Having closed the chapter of my career that I can’t present with a Best Choice Golden Award (although it was highly successful judging by the number of promotions and raises), I was desperate to find good things about it in order to justify the time and energy spent. Yes, I was paid more than enough for what I did, but I’m simply not the type of person that is satisfied with just money. And it’s clear now that I will never be.
Having had enough time to think during the longer-than-usual summer break, not only did I ponder about myself and my situation, but also about this topic in general. And here is what I figured out – these are the things that you can learn from a bad career choice:
- How to say NO. If it’s not good it has to end at one point. So, you will have to learn to say “It’s enough” and “No, I don’t want this anymore”. Leaving is much harder than expected even when you have all the right reasons to do it. It’s especially hard for men. We prefer to provoke a break-up via incident, and not say it loud and clear (something I’d learned during my career as a Cosmo publisher) But you have to learn how to do it.
- How to leave after the first attempt at leaving. If you were so tempted to leave that you even found another option, then leave. One more round and one more attempt will just prolong the agony. A job is not a marriage. I would always fight to keep the marriage or relationship, but once you are ready to leave – just leave. And don’t look back.
- How to use time to increase your value – although it’s not all about money, it’s important that you have enough of it or a few other options. Even in a mismatch situation you can learn new things (for example, I know how to work in SAP now,) and make yourself more attractive for future opportunities.
- How to establish constructive relationships with people – colleagues, business partners, customers. Whatever your level of satisfaction with your current job is, it can be increased by establishing good relationships with people around you. I’m honored and genuinely touched whenever people that I worked with almost 10 years ago still call me for business or career advice or just beer.

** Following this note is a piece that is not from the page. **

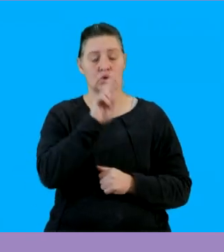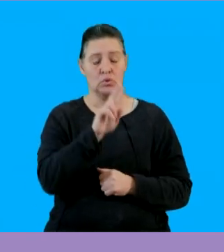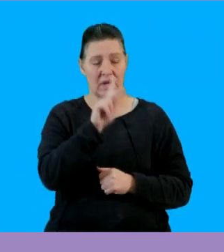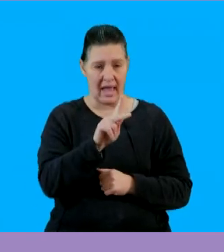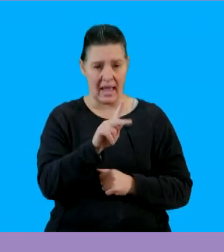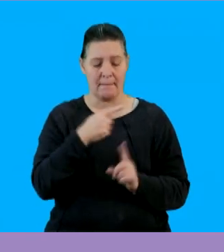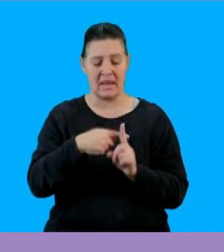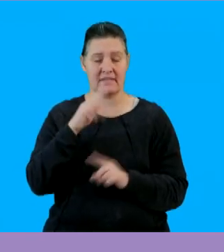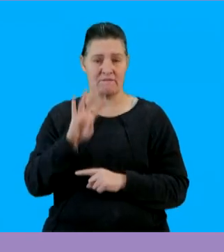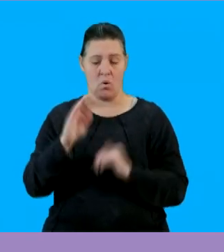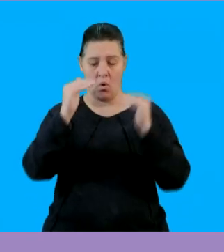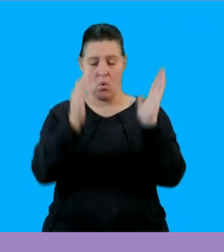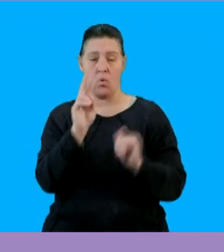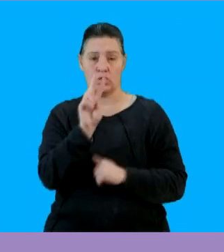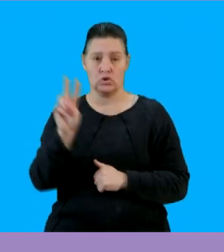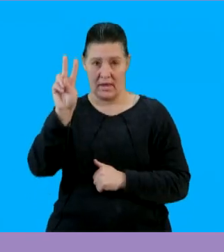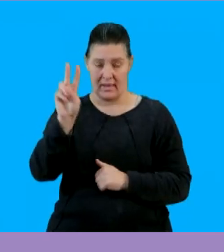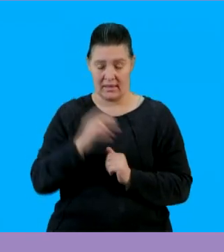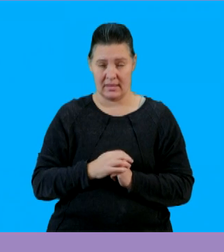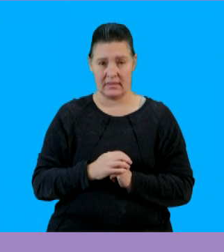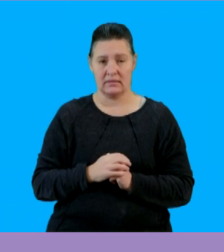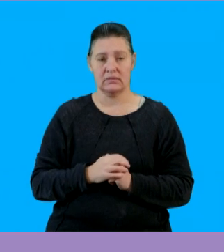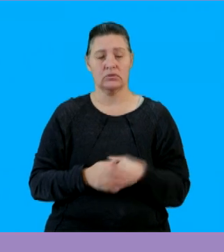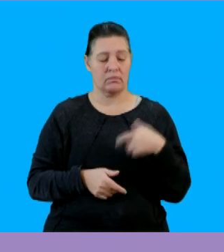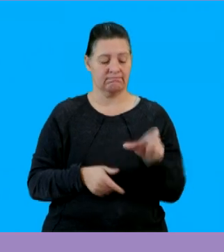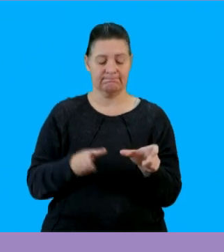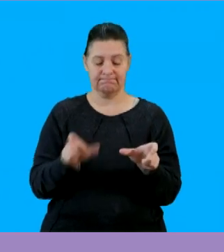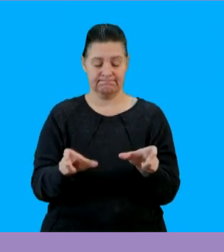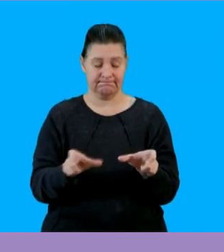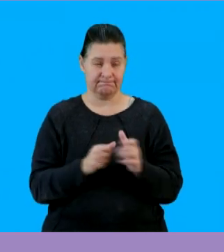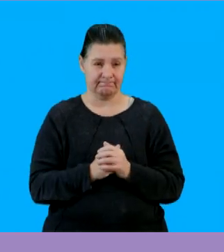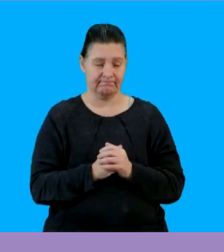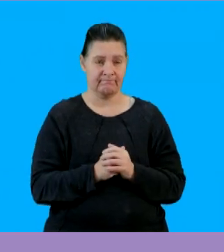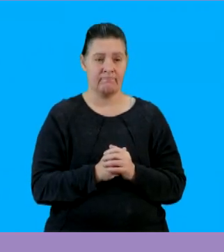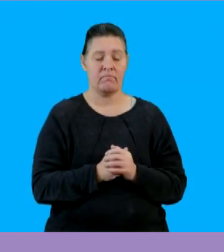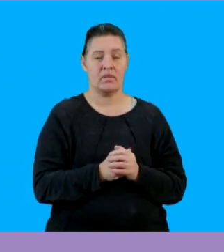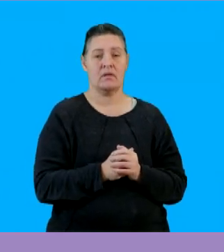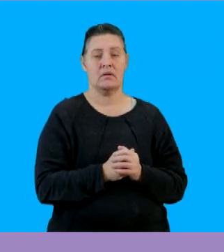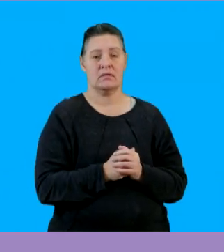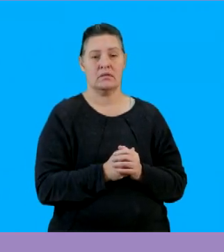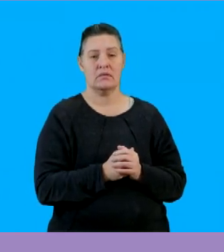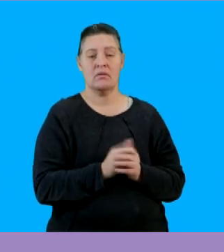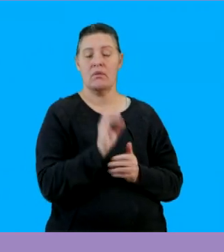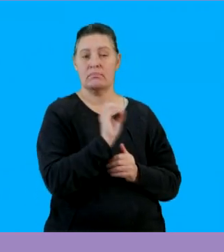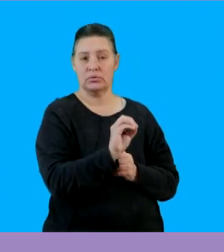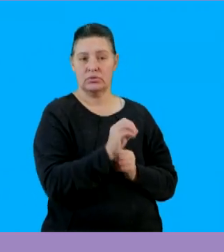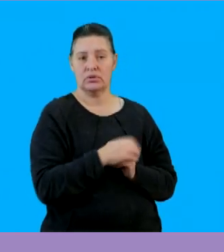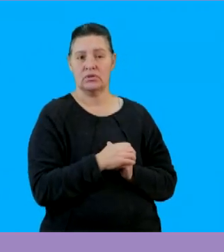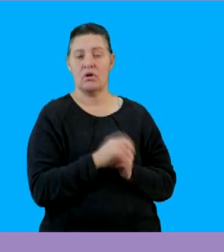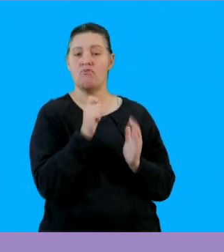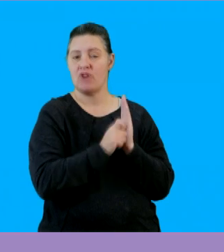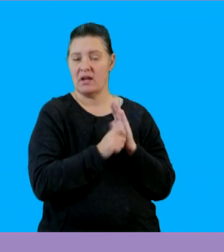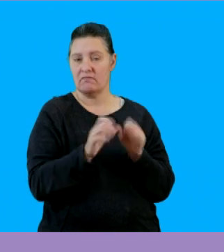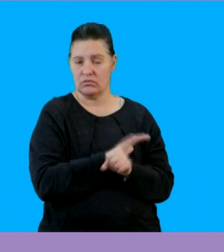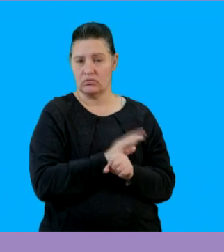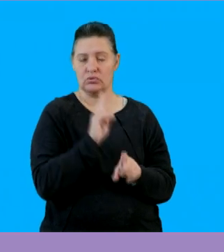is 2k plus 4 in brackets and that bracket is squared so again we're just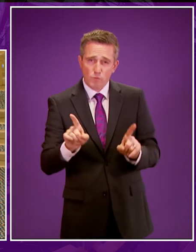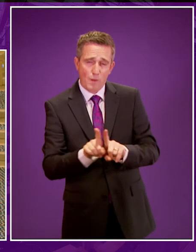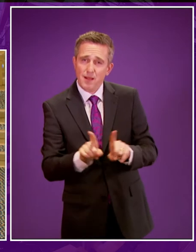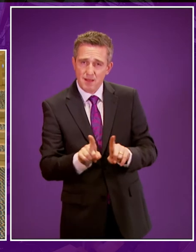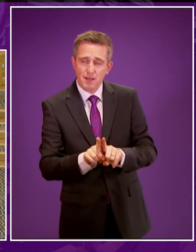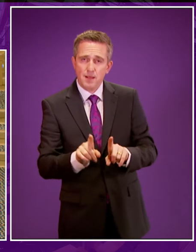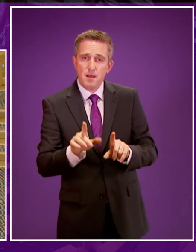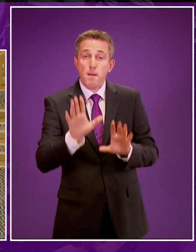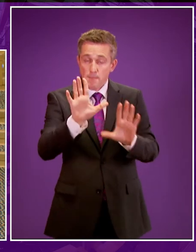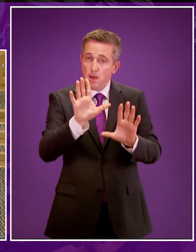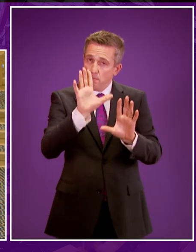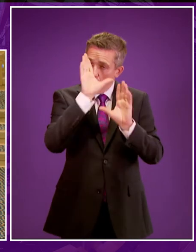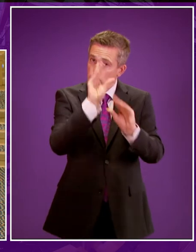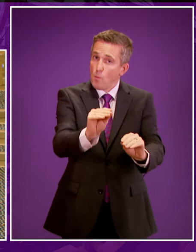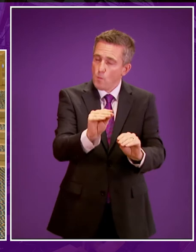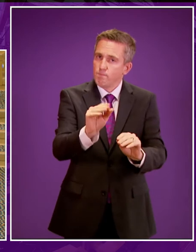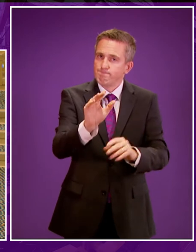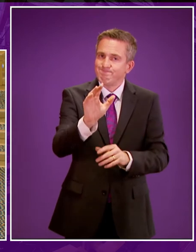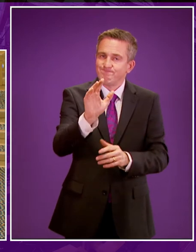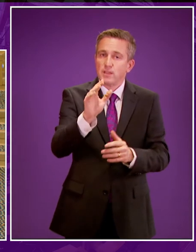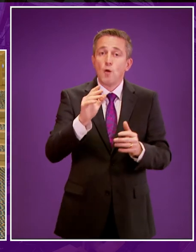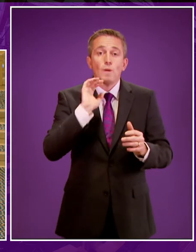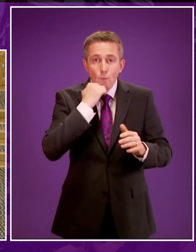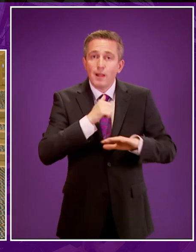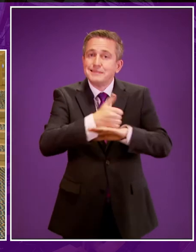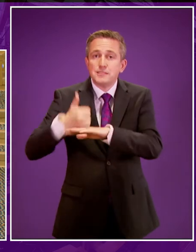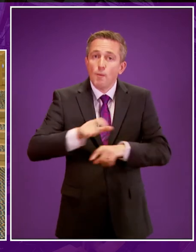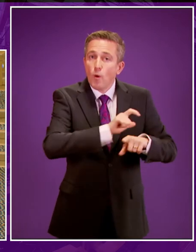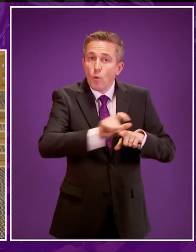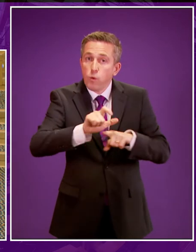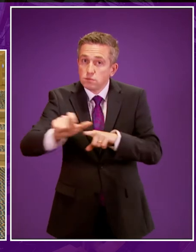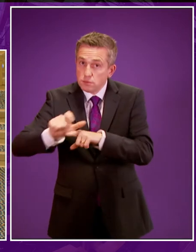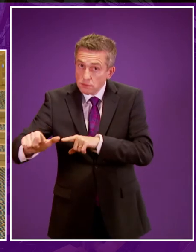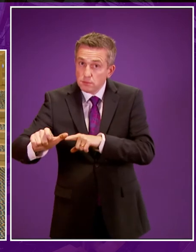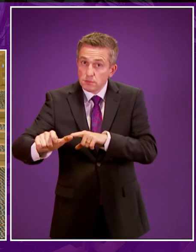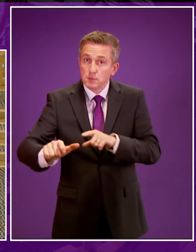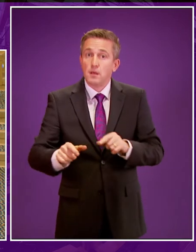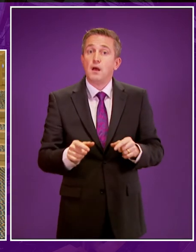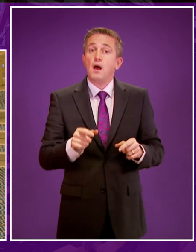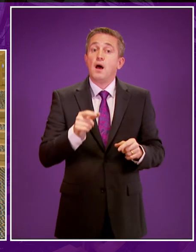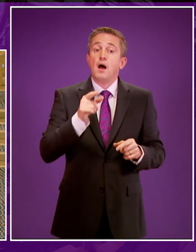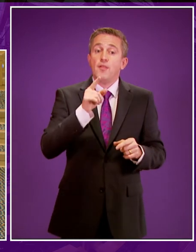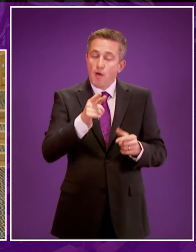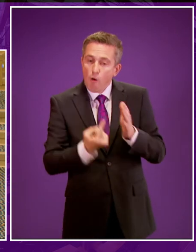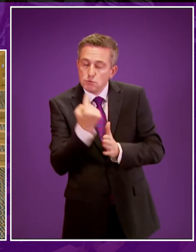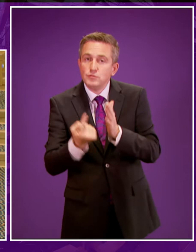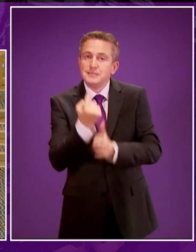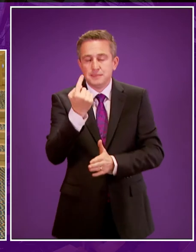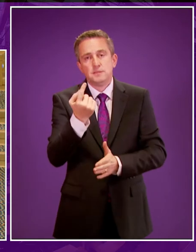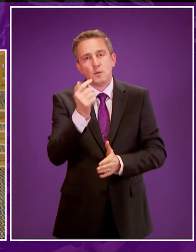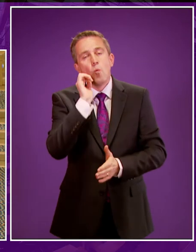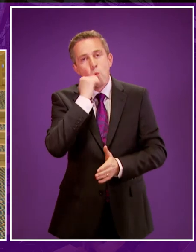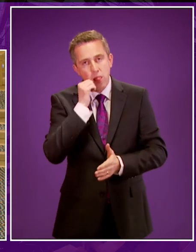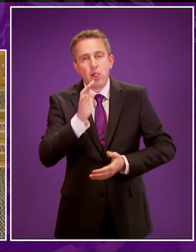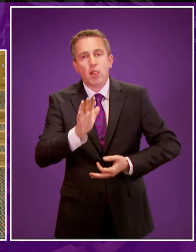there. but what I can say is that we will be ensuring that courses are available and that capacity is available across those colleges and universities which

- How to trust your instincts more – this is not easy and I repeat – in job markets such as Serbian or SEE sometimes you ignore your instincts for an additional 500 EUR, but if it’s at all possible, listen to your heart as well when making the final choice.
While figuring out what to do and turning a new leaf I tried to apply some of those pieces of advice, and so far, it’s working very well. But I can’t promise that I’ll be able to follow my advice every time. It’s a never-ending learning process.
Cheers to new beginnings! They are always exciting. Stressful but exciting. And if you apply what you’ve learned before, the stress level decreases quite fast and excitement grows even faster!